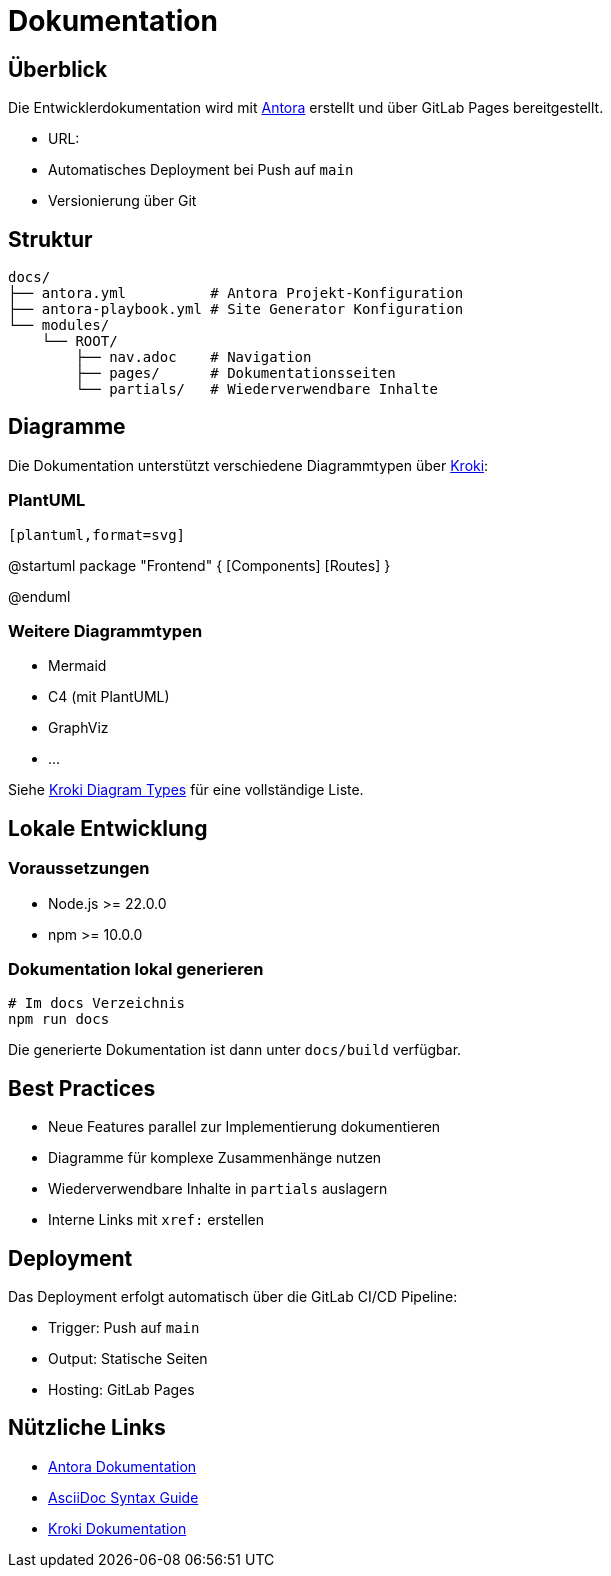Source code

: = Dokumentation
:experimental:
:url-antora-docs: https://docs.antora.org/antora/latest/
:url-kroki-docs: https://docs.kroki.io/kroki/

== Überblick

Die Entwicklerdokumentation wird mit {url-antora-docs}[Antora] erstellt und über GitLab Pages bereitgestellt.

* URL: 
* Automatisches Deployment bei Push auf `main`
* Versionierung über Git

== Struktur

[source]
----
docs/
├── antora.yml          # Antora Projekt-Konfiguration
├── antora-playbook.yml # Site Generator Konfiguration
└── modules/
    └── ROOT/
        ├── nav.adoc    # Navigation
        ├── pages/      # Dokumentationsseiten
        └── partials/   # Wiederverwendbare Inhalte
----

== Diagramme

Die Dokumentation unterstützt verschiedene Diagrammtypen über {url-kroki-docs}[Kroki]:

=== PlantUML

[source,asciidoc]
----
[plantuml,format=svg]
----
@startuml
package "Frontend" {
  [Components]
  [Routes]
}
[Components] --> [Routes]
@enduml
----
----

=== Weitere Diagrammtypen

* Mermaid
* C4 (mit PlantUML)
* GraphViz
* ...

Siehe {url-kroki-docs}#diagram-types[Kroki Diagram Types] für eine vollständige Liste.

== Lokale Entwicklung

=== Voraussetzungen

* Node.js >= 22.0.0
* npm >= 10.0.0

=== Dokumentation lokal generieren

[source,bash]
----
# Im docs Verzeichnis
npm run docs
----

Die generierte Dokumentation ist dann unter `docs/build` verfügbar.

== Best Practices

* Neue Features parallel zur Implementierung dokumentieren
* Diagramme für komplexe Zusammenhänge nutzen
* Wiederverwendbare Inhalte in `partials` auslagern
* Interne Links mit `xref:` erstellen

== Deployment

Das Deployment erfolgt automatisch über die GitLab CI/CD Pipeline:

* Trigger: Push auf `main`
* Output: Statische Seiten
* Hosting: GitLab Pages

== Nützliche Links

* {url-antora-docs}[Antora Dokumentation]
* {url-antora-docs}asciidoc/page/[AsciiDoc Syntax Guide]
* {url-kroki-docs}[Kroki Dokumentation] 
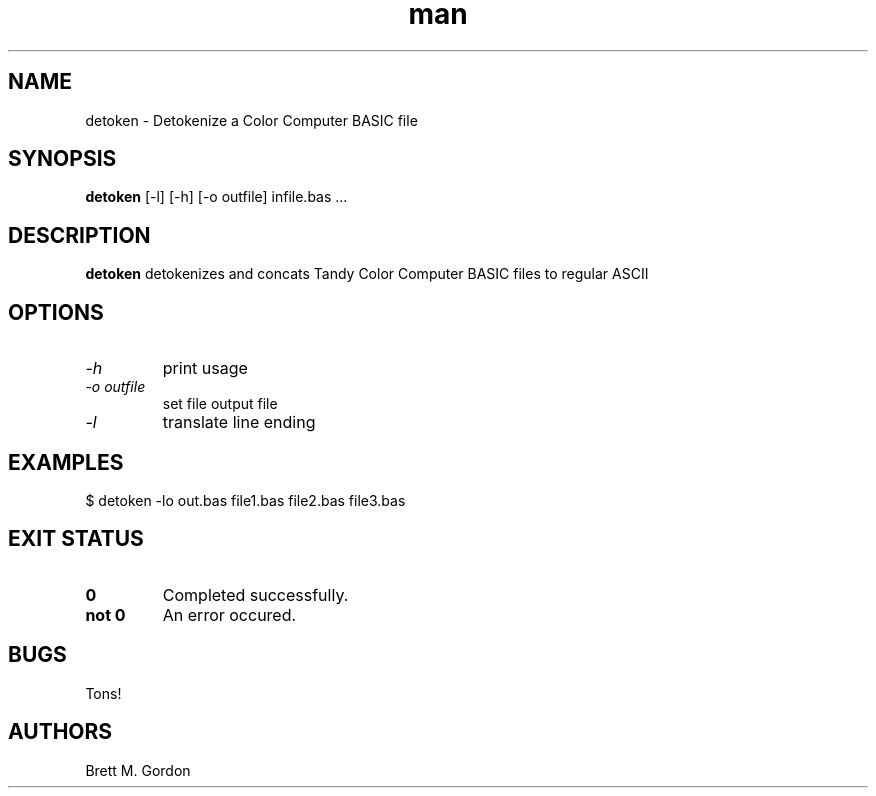 .TH man 1 "Tandy Color Computer Utilities" "FUZIX" \" -*- nroff -*-
.SH NAME
detoken \- Detokenize a Color Computer BASIC file
.SH SYNOPSIS
.B detoken
[\-l] [\-h] [\-o outfile] infile.bas ...
.SH DESCRIPTION
.B detoken
detokenizes and concats Tandy Color Computer BASIC files to regular ASCII
.SH OPTIONS
.TP
.I "-h"
print usage
.TP
.I "-o outfile"
set file output file
.TP
.I "-l"
translate line ending
.SH EXAMPLES
.TP
$ detoken -lo out.bas file1.bas file2.bas file3.bas
.IP
.SH EXIT STATUS
.TP
.B 0
Completed successfully.
.TP
.B not 0
An error occured.
.SH BUGS
Tons!
.SH AUTHORS
Brett M. Gordon

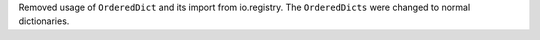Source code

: Removed usage of ``OrderedDict`` and its import from io.registry.
The ``OrderedDicts`` were changed to normal dictionaries.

● ● ● ● ●

• **Problem statement**:
Looking at the material above, work out how many lines have the word "Wiederverwendbare" in them. Answer with that number alone.

• **Solution to this exercise**:
2